- In an Instagram TV post on Saturday morning, Hilary Duff shared footage of her confrontation with a photographer who she spotted taking pictures of her son and his friends playing football in a park.
- Duff asked the man if he knew any of the children playing in the game and that, if he did not, he stop taking pictures of them.
- The photographer did not identify himself as paparazzo and insisted he was just "practicing his photography" and not doing anything illegal.
Hilary Duff is so, so over paparazzi taking pictures of her kids in public.
The Lizzie McGuire actress and mother of two addressed the problem head-on Saturday morning, when she confronted a man who she spotted snapping pictures of her seven-year-old son, Luca, and his friends in a park.
Luca and the other children were playing football when Duff noticed the man, who refused to directly identify himself as a paparazzo, photographing them.
Duff decided to confront the man and ask him to stop, and she recorded the encounter to broadcast on Instagram TV.
"Paparazzi shooting KIDS," she captioned the video, which clocks in at one minute and 25 seconds. "Go 'practice' your photography on ADULTS! Creep! Laws need to change! This is stalking minors! Disgusting!"
"Who are you here with?" Duff asks the man in the video. "Do you know any people on the team? Can you stop taking pictures of the kids please?"
The man responded by insisting that what he was doing was legal. When Duff pointed out that the issue wasn't if it was legal or not and that it was making her and the other parents present uncomfortable, things escalated.
"Well you shouldn't feel uncomfortable," he replied. "You want me to show you ID?"
"I'm not asking for your ID. I'm asking you to stop taking pictures of our 7-year-old children if you don't know anyone that's here," Duff answered. "I'm asking you human to human, as a mother, if you don't know anyone here, can you please stop taking pictures of our children playing football this morning."
The man then doubled-down, continuing to trivialize Duff's concerns.
"But I'm just telling you it's not illegal.
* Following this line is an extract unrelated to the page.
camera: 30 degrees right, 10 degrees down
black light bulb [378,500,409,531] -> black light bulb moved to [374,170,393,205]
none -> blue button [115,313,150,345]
I'm taking pictures, I'm practicing photography," he insisted. "Your paranoia is unwarranted."
Duff again reiterated that the issue wasn't the law, but the inherent creepiness of a strange adult man taking photographs of a group of children he doesn't know.
"No, it's just an uncomfortability factor that these are 7-year-old children and you don't have a child here," she explained. "They're our children and we would like to protect them."
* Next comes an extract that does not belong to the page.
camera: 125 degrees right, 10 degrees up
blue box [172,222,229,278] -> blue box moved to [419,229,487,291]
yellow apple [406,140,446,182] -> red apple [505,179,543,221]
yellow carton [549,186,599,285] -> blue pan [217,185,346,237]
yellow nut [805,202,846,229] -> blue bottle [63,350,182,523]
Before parting ways, Duff let the photographer know that she was sharing the video of their conversation with her "15 million followers on Instagram and let people know how creepy it is that this is what you're choosing to do on your Saturday morning."
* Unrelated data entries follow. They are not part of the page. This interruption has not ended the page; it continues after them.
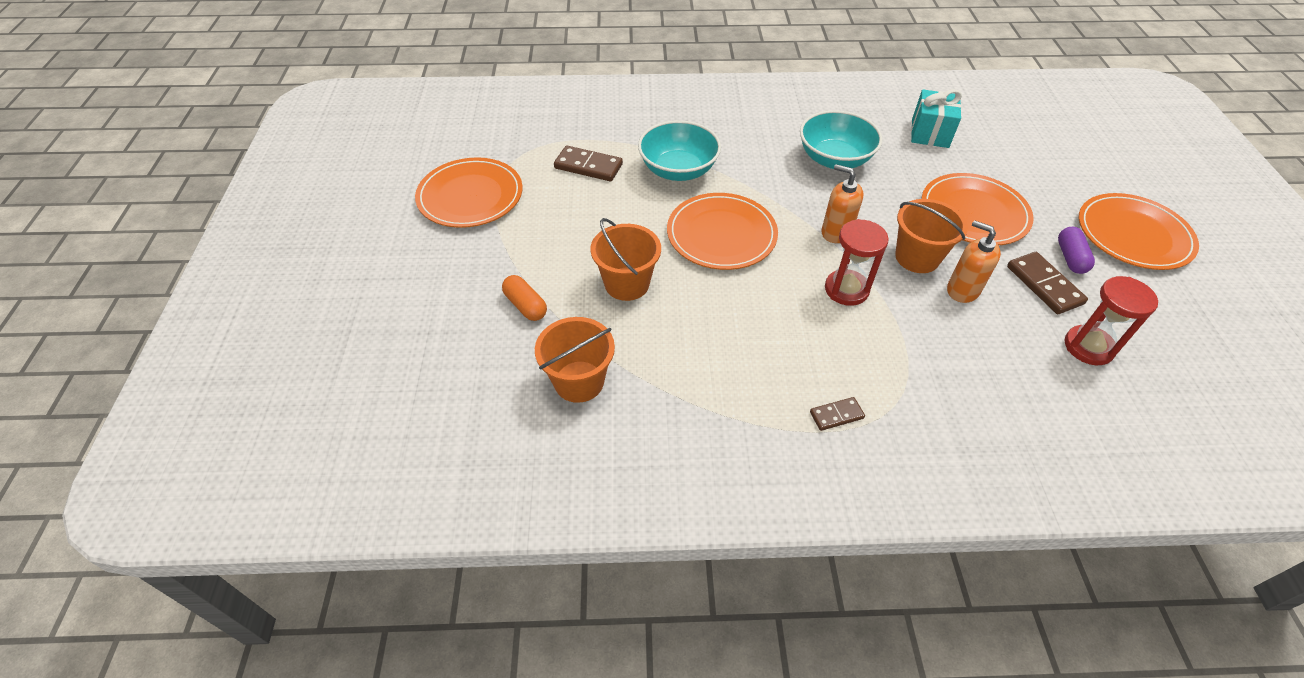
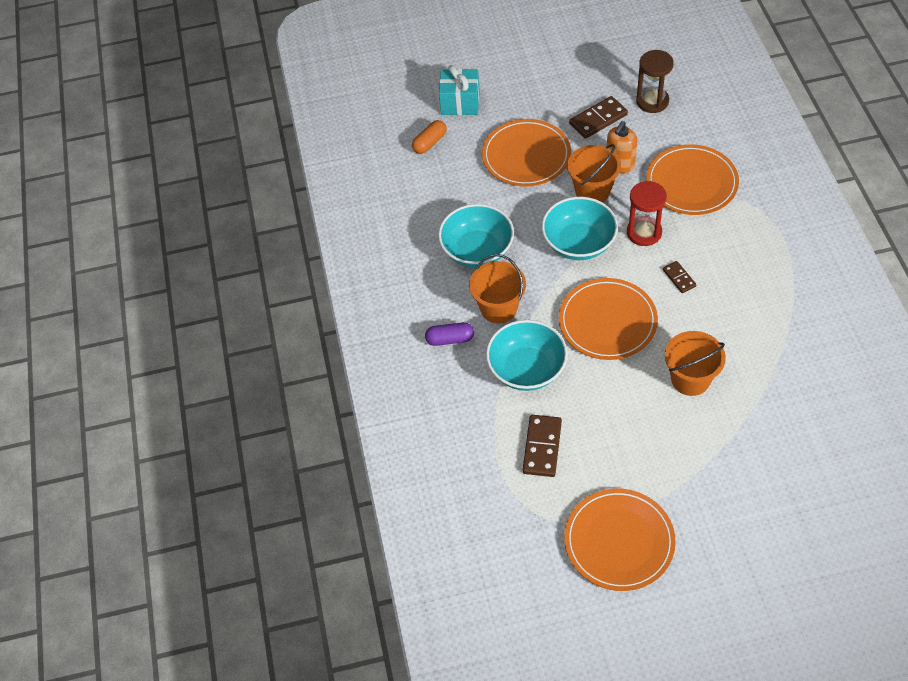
camera: 95 degrees left, 5 degrees up
orange capsule [502,275,547,321] -> orange capsule moved to [412,120,447,154]
orange bucket [535,317,615,403] -> orange bucket moved to [469,254,526,323]
brown domino [810,397,865,431] -> brown domino moved to [663,261,696,293]
orange soap dispenser [822,164,864,243] -> turquoise bowl [542,197,618,260]
turquoise gift [911,89,962,148] -> turquoise gift moved to [439,65,480,115]
purple capsule [1058,227,1095,274] -> purple capsule moved to [425,322,474,346]
red hourglass [1065,276,1158,365] -> brown hourglass [636,50,674,113]
orange plate [1079,193,1199,270] -> orange plate moved to [646,144,739,215]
"No, you're making it creepy," he said, before trying to cover the lens of her camera.
This isn't the first time Duff has confronted a photographer or complained publicly about the impact paparazzi have on her children. When she was pregnant with her daughter, Banks, she confronted a photographer who had been following her several places and in December, she shared a video of Luca after a paparazzi made him cry.